- **STATED PROBLEM**
Transcribe every line of the listing below without changing anything.

- **EXCERPTED DATA**
= = =
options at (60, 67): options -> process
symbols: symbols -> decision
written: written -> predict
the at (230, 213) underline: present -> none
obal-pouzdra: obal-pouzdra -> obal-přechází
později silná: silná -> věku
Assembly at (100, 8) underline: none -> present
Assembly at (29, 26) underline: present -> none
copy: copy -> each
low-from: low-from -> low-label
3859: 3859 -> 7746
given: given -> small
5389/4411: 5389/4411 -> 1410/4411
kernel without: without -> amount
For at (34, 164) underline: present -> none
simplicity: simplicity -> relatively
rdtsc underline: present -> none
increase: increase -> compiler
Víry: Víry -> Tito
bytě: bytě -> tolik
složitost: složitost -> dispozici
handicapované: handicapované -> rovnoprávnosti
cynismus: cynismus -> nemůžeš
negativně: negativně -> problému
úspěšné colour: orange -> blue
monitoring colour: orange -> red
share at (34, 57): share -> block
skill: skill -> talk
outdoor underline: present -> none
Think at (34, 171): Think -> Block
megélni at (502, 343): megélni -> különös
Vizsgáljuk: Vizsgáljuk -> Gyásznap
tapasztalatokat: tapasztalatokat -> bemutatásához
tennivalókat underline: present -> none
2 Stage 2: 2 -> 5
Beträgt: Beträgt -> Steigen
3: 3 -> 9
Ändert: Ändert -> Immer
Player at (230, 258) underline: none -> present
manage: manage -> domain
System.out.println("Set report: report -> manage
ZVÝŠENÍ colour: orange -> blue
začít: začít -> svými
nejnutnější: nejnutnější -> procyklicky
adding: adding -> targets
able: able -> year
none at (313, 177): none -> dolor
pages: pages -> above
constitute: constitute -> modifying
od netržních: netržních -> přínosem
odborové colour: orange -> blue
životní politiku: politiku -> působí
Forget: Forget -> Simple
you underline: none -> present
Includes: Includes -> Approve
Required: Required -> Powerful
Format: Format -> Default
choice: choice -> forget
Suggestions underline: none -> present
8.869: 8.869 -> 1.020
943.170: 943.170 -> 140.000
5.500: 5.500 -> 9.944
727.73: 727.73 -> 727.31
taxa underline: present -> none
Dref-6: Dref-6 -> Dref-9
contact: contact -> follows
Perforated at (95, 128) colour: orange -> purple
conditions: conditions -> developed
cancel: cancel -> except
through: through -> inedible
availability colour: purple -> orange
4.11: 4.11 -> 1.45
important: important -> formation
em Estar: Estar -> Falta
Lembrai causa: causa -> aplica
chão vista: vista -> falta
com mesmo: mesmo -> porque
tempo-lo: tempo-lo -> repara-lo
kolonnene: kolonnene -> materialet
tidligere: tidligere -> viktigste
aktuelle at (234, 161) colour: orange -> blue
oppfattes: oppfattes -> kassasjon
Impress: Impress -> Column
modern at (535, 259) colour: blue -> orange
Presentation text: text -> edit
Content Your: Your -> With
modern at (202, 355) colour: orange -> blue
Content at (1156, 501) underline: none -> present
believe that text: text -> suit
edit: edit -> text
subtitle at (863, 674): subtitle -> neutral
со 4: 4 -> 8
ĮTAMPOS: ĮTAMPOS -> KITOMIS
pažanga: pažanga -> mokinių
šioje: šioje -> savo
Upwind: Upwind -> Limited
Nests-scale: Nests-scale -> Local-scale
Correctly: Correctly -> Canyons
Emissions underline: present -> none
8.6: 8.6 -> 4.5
= = =
- **OUTPUT OF THE TASK**
options at (60, 67): options -> process
symbols: symbols -> decision
written: written -> predict
the at (230, 213) underline: present -> none
obal-pouzdra: obal-pouzdra -> obal-přechází
později silná: silná -> věku
Assembly at (100, 8) underline: none -> present
Assembly at (29, 26) underline: present -> none
copy: copy -> each
low-from: low-from -> low-label
3859: 3859 -> 7746
given: given -> small
5389/4411: 5389/4411 -> 1410/4411
kernel without: without -> amount
For at (34, 164) underline: present -> none
simplicity: simplicity -> relatively
rdtsc underline: present -> none
increase: increase -> compiler
Víry: Víry -> Tito
bytě: bytě -> tolik
složitost: složitost -> dispozici
handicapované: handicapované -> rovnoprávnosti
cynismus: cynismus -> nemůžeš
negativně: negativně -> problému
úspěšné colour: orange -> blue
monitoring colour: orange -> red
share at (34, 57): share -> block
skill: skill -> talk
outdoor underline: present -> none
Think at (34, 171): Think -> Block
megélni at (502, 343): megélni -> különös
Vizsgáljuk: Vizsgáljuk -> Gyásznap
tapasztalatokat: tapasztalatokat -> bemutatásához
tennivalókat underline: present -> none
2 Stage 2: 2 -> 5
Beträgt: Beträgt -> Steigen
3: 3 -> 9
Ändert: Ändert -> Immer
Player at (230, 258) underline: none -> present
manage: manage -> domain
System.out.println("Set report: report -> manage
ZVÝŠENÍ colour: orange -> blue
začít: začít -> svými
nejnutnější: nejnutnější -> procyklicky
adding: adding -> targets
able: able -> year
none at (313, 177): none -> dolor
pages: pages -> above
constitute: constitute -> modifying
od netržních: netržních -> přínosem
odborové colour: orange -> blue
životní politiku: politiku -> působí
Forget: Forget -> Simple
you underline: none -> present
Includes: Includes -> Approve
Required: Required -> Powerful
Format: Format -> Default
choice: choice -> forget
Suggestions underline: none -> present
8.869: 8.869 -> 1.020
943.170: 943.170 -> 140.000
5.500: 5.500 -> 9.944
727.73: 727.73 -> 727.31
taxa underline: present -> none
Dref-6: Dref-6 -> Dref-9
contact: contact -> follows
Perforated at (95, 128) colour: orange -> purple
conditions: conditions -> developed
cancel: cancel -> except
through: through -> inedible
availability colour: purple -> orange
4.11: 4.11 -> 1.45
important: important -> formation
em Estar: Estar -> Falta
Lembrai causa: causa -> aplica
chão vista: vista -> falta
com mesmo: mesmo -> porque
tempo-lo: tempo-lo -> repara-lo
kolonnene: kolonnene -> materialet
tidligere: tidligere -> viktigste
aktuelle at (234, 161) colour: orange -> blue
oppfattes: oppfattes -> kassasjon
Impress: Impress -> Column
modern at (535, 259) colour: blue -> orange
Presentation text: text -> edit
Content Your: Your -> With
modern at (202, 355) colour: orange -> blue
Content at (1156, 501) underline: none -> present
believe that text: text -> suit
edit: edit -> text
subtitle at (863, 674): subtitle -> neutral
со 4: 4 -> 8
ĮTAMPOS: ĮTAMPOS -> KITOMIS
pažanga: pažanga -> mokinių
šioje: šioje -> savo
Upwind: Upwind -> Limited
Nests-scale: Nests-scale -> Local-scale
Correctly: Correctly -> Canyons
Emissions underline: present -> none
8.6: 8.6 -> 4.5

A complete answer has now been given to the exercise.